┌─ 提示文
クラウドPBXとは、内線電話のための設備をクラウド化し、どこにいてもスマートフォンから代表電話で発着信できる電話回線サービスのことです。
運用の簡素化やリモートワークへの対応などの面でメリットがありますが、インターネット環境に左右されやすいなどのデメリットもあります。特にリモートワークを導入しようと考えている企業には有効です。
クラウドPBXとは具体的にどのようなものなのか、機能面を含め解説します。
INDEX
- 1.クラウドPBXとは
- 1.1.スマートフォンを内線子機として使用できる
- 1.2.外出先の社員に内線を使って通話できる
- 1.3.外出先から会社の代表番号を使って発信できる
- 1.4.クラウドPBXとオンプレミスPBXの違い
- 2.クラウドPBXのメリット
- 2.1.PBX / ビジネスフォン主装置の設置が不要
- 2.2.設備を管理する必要がない
- 2.3.複数拠点のPBX/ビジネスフォン主装置をクラウド化できる
- 2.4.災害など緊急時にも使える
- 2.5.機器の更新が不要
- 2.6.短期間で拡張できる
- 3.クラウドPBXのデメリット
- 3.1.市外局番に対応していない場合がある
- 3.2.通信品質がインターネット環境に影響されやすい
- 3.3月額料金が発生する
- 3.4.セキュリティリスクがある
- 4.クラウドPBXにかかるコスト
- 4.1.初期費用
- 4.2.月額費用
- 5.クラウドPBXの選び方
- 5.1.機能・サービスや通話の品質は十分か
- 5.2.コストが相当か
- 5.3.サポート体制が備わっているか
- 6.クラウドPBXの利用が向いている企業
- 6.1.在宅勤務者が多い企業
- 6.2.外出先の社員へ電話を取り次ぐことが多い企業
- 6.3.創業したばかりの企業
- 7.クラウドPBXの利用が向かない企業
- 7.1.内線を利用する場面がない
- 7.2.オフィス外で働く人や在宅勤務者が少ない
- 7.3.外出している社員に電話を取り次ぐケースが少ない
- 8.クラウドPBXでニューノーマルに対応しよう
クラウドPBXとは
クラウドPBXとは、PBX機能をクラウド上で提供するサービスで、
インターネットを使った電話回線サービスのことを指します。
また「PBX」とは設置された多数の電話機を、効率よく利用するための装置のことを指し、設置することで、外部との電話のやり取り(外線)や、内部での電話のやり取り(内線)のやり取りを行います。
独自の電話網を構築するための設備のことでPBXを使用すると、公衆網を介さなくても社内間でプライベートな通話(内線)ができます。
クラウドPBXでは、オフィス内に電話設備を設置することなく、PBX機能を利用できます。
インターネット回線を利用し、異なる場所にあるオフィスや、工場、自宅においたPCや社用スマホで、外線や内線をつなぐことが可能です。
スマートフォンを内線子機として使用できる
従来、内線を利用したり会社の代表電話番号で外部に電話をかけたりするときは、業務用の置き型電話やコードレス電話機を利用する必要がありました。
└─
■ 作業項目 A ■
提示文の内容を2文で要約してください。
┌─ 元資料
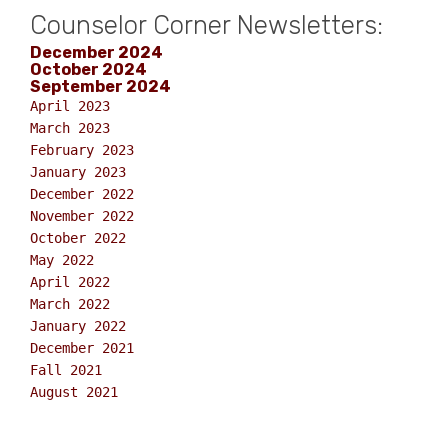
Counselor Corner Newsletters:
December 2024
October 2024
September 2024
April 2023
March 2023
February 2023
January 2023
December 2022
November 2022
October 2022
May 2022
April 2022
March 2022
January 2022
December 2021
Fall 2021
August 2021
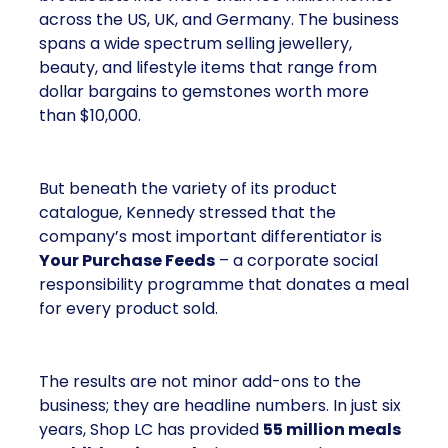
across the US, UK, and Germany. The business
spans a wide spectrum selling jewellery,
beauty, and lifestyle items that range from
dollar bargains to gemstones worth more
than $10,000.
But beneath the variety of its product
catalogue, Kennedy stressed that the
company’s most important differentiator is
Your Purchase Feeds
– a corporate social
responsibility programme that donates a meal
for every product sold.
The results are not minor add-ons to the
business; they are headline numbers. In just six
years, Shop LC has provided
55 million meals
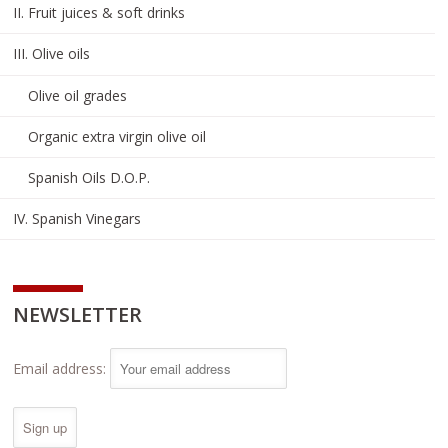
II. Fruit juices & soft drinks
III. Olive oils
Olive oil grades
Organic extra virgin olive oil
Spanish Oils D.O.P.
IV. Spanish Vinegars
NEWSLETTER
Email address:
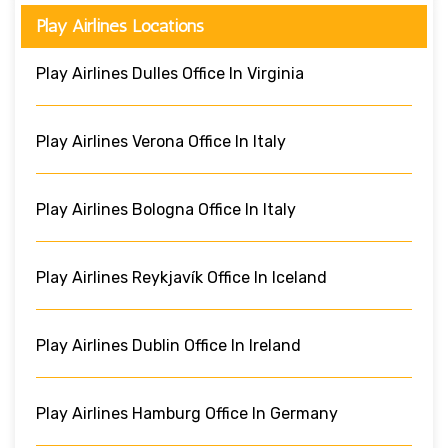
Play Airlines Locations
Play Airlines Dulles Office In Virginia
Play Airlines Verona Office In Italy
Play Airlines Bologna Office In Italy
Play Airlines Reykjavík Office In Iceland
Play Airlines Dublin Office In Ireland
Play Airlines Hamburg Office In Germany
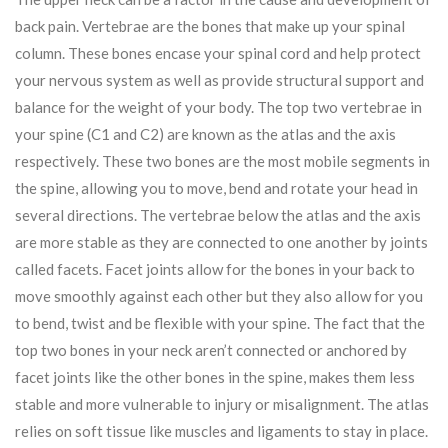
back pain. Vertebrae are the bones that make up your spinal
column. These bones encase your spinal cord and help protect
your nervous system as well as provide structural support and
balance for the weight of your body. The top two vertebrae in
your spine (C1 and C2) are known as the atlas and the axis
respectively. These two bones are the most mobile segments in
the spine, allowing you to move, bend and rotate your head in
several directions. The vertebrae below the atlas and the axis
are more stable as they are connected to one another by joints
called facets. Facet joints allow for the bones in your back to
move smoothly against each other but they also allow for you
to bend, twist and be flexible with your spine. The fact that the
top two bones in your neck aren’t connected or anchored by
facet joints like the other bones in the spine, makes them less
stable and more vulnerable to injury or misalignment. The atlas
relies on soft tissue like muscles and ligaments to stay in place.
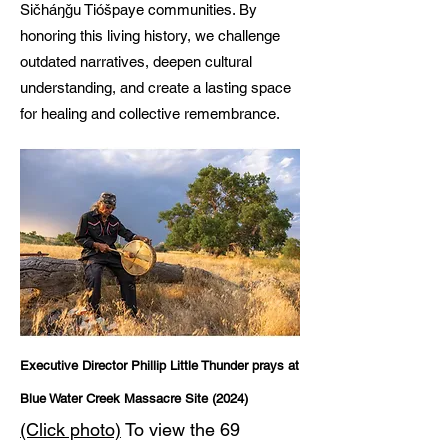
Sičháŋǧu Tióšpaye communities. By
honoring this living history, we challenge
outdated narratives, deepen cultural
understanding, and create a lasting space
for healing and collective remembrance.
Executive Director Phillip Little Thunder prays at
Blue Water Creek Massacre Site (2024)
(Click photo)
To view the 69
└─
■ 作業項目 B ■
上のリストの冒頭の行から「August 2021」を含む行まで、両端の行も含めてそのまま繰り返してください。画像は答えに含めないでください。

■ 結果 A ■
クラウドPBXとは、PBX機能をクラウド上で提供し、インターネットを使ってどこにいてもスマートフォンから代表電話で発着信できる電話回線サービスのことです。運用の簡素化やリモートワークへの対応などのメリットがある一方、インターネット環境に左右されやすいなどのデメリットもあり、特にリモートワークを導入しようと考えている企業に有効です。

■ 結果 B ■
Counselor Corner Newsletters:
December 2024
October 2024
September 2024
April 2023
March 2023
February 2023
January 2023
December 2022
November 2022
October 2022
May 2022
April 2022
March 2022
January 2022
December 2021
Fall 2021
August 2021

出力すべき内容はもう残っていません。